Update: Things I forgot

  • Airbrake. It's a crowd favorite for catching app errors. It's also nearly completely useless, because there's no search and only rudimentary filtering, and you can't download full sets of errors for analytics. And it has cutesy relative timestamps ("A few minutes ago"). It feels like a product built by people who have never actually used that kind of product. If you're building an error log, the two most important things you need are exact timestamps (to correlate the log entry with an action or bug report) and the ability to grep, sort, count and do other basic things. Airbrake fails on those two absolutely elementary features. So I give it a 1/10 because I'm feeling generous.

Fund Raising and Venture Capitalists

My first tech job was self-funded and/or mostly profitable and it wasn't until the next job that I became aware of the venture capital industry.
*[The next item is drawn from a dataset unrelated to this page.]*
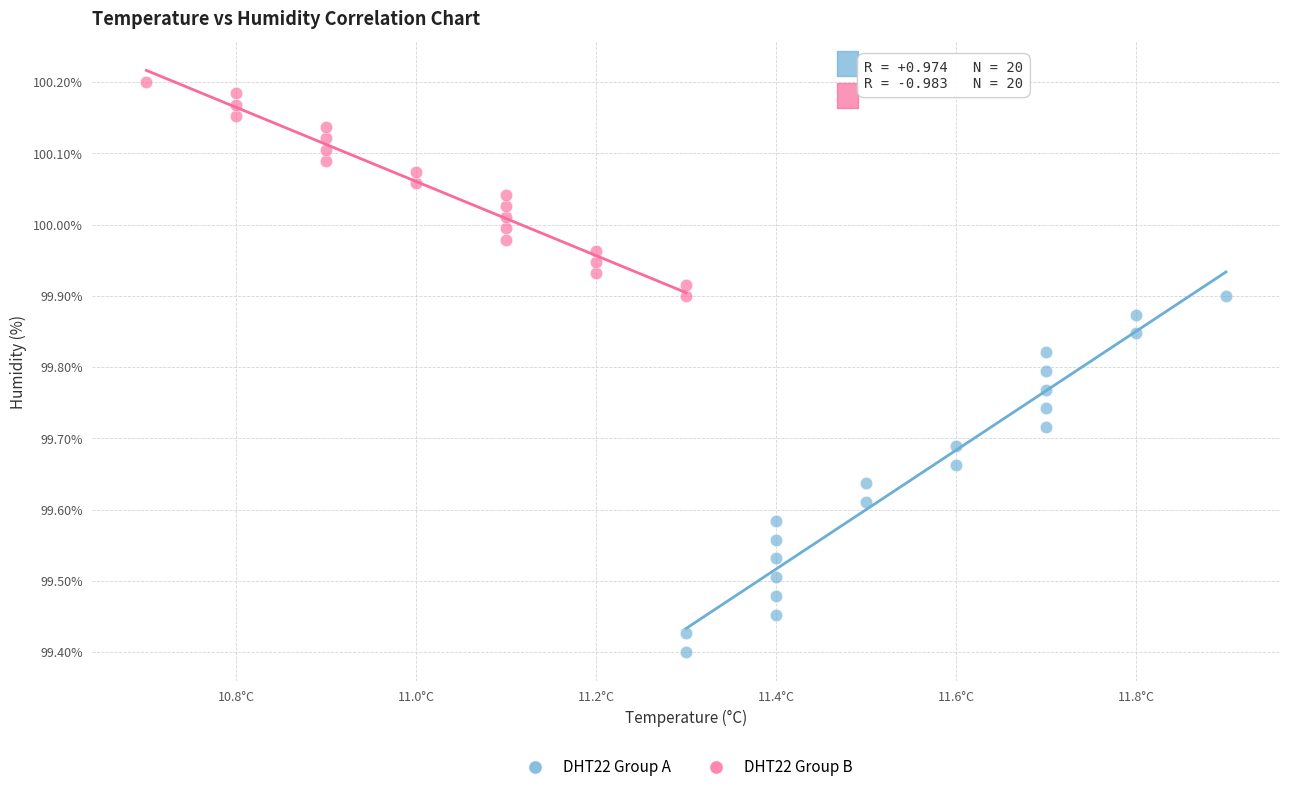

Which series reaches the maximum Y coordinate?

DHT22 Group B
The past year has been rather interesting on that front and I'll summarize what I learned in a later post.

Remote Teams Are Awesome

A lot of people wonder how or whether we can make it work at Crunched with a fully distributed team. We have people all over: Georgia, South Carolina, Michigan, Canada, Seattle, New York, and Los Angeles. The product team does not have an office. We meet in person a couple of times a year (I'd like to do that more often). We're in Campfire and on Skype all the time. It works. Sure, it's not perfect, but I'll take this over the bullshit productivity- and morale-killing super-bright very loud open-floor-plan startup office you see all over San Francisco. Of course it's the team that makes it work, and my team is awesome. I'll write more about this later as well.